The opposition parties managed to scramble 1.85 million signatures, well above the threshold of two lakh signatures needed to kick-start the process of recalling President Maduro. But before the opposition could initiate the second stage of the process which requires four million citizens to sign the petition, Maduro declared a state of emergency.
This is a delaying tactic. If Maduro is removed by a recall referendum before January 2017, new elections will be held but if the process is delayed beyond January, Vice President Aristobulo Isturiz, a loyal member of Maduro’s Socialist Unity Party will take over. Understandably, the opposition is eager to oust Maduro before January 2017.
Even if Mr Maduro were to go, there is no certainty that Venezuela will recover. Opposition parties are no Hayekians. Rather, they come in various shades of socialism.

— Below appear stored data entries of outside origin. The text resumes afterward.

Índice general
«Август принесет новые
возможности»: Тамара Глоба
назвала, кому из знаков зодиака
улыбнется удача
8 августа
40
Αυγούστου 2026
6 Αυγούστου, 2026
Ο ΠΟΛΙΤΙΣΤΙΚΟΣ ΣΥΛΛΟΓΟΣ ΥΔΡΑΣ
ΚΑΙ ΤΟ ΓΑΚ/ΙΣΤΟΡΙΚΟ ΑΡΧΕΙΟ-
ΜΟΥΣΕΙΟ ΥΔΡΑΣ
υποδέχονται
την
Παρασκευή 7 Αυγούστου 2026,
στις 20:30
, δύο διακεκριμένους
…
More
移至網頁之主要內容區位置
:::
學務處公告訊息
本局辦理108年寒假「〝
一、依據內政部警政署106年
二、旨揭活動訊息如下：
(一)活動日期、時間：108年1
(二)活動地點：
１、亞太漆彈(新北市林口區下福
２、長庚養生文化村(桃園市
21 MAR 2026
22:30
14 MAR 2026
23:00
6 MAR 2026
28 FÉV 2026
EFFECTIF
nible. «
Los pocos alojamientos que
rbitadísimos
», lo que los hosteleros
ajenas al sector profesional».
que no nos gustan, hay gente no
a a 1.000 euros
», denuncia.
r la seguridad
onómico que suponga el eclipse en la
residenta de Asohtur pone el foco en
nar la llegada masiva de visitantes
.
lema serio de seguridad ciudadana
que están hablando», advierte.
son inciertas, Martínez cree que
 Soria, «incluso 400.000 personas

Joel D Hirst has captured the agony of Venezuela beautifully. In this article, he explains how he sees it as the country’s slow suicide. He writes:
Tonight there are no lights. Like the New York City of Ayn Rand’s “Atlas Shrugged”, the eyes of the country were plucked out to feed the starving beggars in abandoned occupied buildings which were once luxury apartments. They blame the weather – the government does – like the tribal shamans of old who made sacrifices to the gods in the hopes of an intervention. There is no food either; they tell the people to hold on, to raise chickens on the terraces of their once-glamorous apartments. There is no water – and they give lessons on state TV of how to wash with a cup of water. The money is worthless; people now pay with potatoes, if they can find them. Doctors operate using the light of their smartphones; when there is power enough to charge them. Without anaesthesia, of course – or antibiotics, like the days before the advent of modern medicine. The phone service has been cut – soon the internet will go and an all-pervading darkness will fall over a feral land.Joel Hirst’s blog.
The country’s future looks bleak at this point. The slow suicide of a nation with so much potential is really tragic.